Image copyright © by Marcus Trahan

L.A. Confidential

(1997)

… was the year that overblown behemoth Titanic rolled over all the competition at the Oscars. (This is the movie that should have won.)

Noir is the word that keeps coming up in reviews, and in my own mind, when thinking about this movie. It’s time people stop insisting that film noir must be in black and white, even though noir is black. This is as noir as it gets, and it is gloriously colorful. Visually, it ranks up there with The Godfather and Chinatown in terms of getting the period feel right. In content, it draws heavily on the Los Angeles of Raymond Chandler.

We loved it the first time, and we rented it again because shortly after we moved into this Hollywood apartment we became aware that our street was in the film. Get the DVD, go to scene 6. Danny DeVito emerges from some shrubbery and hurries down a driveway to the street. Today, if you walk up that driveway to the end and then turn left, you will be in the parking lot of the building next door to us. Keep going a few feet and you’ll probably find our car, parked in the second spot to the north. The house Danny has been snooping on is two doors down from us!

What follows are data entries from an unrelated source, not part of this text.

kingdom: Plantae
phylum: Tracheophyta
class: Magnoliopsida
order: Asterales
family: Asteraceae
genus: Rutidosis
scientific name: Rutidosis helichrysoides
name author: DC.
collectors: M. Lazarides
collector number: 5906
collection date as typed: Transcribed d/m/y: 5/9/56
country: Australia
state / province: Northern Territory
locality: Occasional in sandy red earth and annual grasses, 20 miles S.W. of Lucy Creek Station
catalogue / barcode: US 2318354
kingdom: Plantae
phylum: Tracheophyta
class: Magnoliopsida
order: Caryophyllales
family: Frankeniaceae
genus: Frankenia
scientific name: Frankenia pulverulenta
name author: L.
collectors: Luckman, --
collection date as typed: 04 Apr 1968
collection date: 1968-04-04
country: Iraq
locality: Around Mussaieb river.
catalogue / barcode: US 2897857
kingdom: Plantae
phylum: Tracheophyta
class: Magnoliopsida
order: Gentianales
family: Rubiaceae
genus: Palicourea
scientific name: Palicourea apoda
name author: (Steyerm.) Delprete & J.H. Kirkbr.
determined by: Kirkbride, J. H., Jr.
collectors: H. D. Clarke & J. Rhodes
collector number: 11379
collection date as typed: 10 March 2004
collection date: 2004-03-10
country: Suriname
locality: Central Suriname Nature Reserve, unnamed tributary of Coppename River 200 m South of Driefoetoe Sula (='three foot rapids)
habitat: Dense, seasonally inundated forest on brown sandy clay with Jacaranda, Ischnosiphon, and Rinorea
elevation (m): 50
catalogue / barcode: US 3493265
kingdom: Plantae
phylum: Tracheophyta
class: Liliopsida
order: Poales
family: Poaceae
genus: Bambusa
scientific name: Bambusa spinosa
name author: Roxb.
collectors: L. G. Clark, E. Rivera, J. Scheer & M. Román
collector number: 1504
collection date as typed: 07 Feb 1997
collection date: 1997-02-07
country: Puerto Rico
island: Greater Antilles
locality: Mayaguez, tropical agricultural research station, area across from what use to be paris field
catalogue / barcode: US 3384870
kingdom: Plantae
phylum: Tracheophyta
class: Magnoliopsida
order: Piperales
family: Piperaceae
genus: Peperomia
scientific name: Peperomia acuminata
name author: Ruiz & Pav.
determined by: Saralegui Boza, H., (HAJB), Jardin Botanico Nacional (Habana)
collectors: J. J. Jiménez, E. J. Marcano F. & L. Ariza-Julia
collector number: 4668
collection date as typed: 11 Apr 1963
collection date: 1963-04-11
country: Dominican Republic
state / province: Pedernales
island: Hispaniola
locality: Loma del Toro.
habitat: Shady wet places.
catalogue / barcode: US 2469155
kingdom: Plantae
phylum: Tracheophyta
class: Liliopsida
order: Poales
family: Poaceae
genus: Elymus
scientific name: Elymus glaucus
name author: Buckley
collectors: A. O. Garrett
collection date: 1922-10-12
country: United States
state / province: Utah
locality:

As the camera follows him we see, at the end of the street, a brightly lit building with a tower and a theater marquee. A huge sign announces the premiere of When Worlds Collide. That building isn’t, and never was, a theater. The marquee is phony. It’s still there, empty, and we haven’t been able to determine what it was originally. But we use that tower like a bookmark when we’re driving down Hollywood Boulevard. That’s where we turn to get to our place. Neat, huh?

And remember, this is all off the record, on the Q.T., and very hush-hush!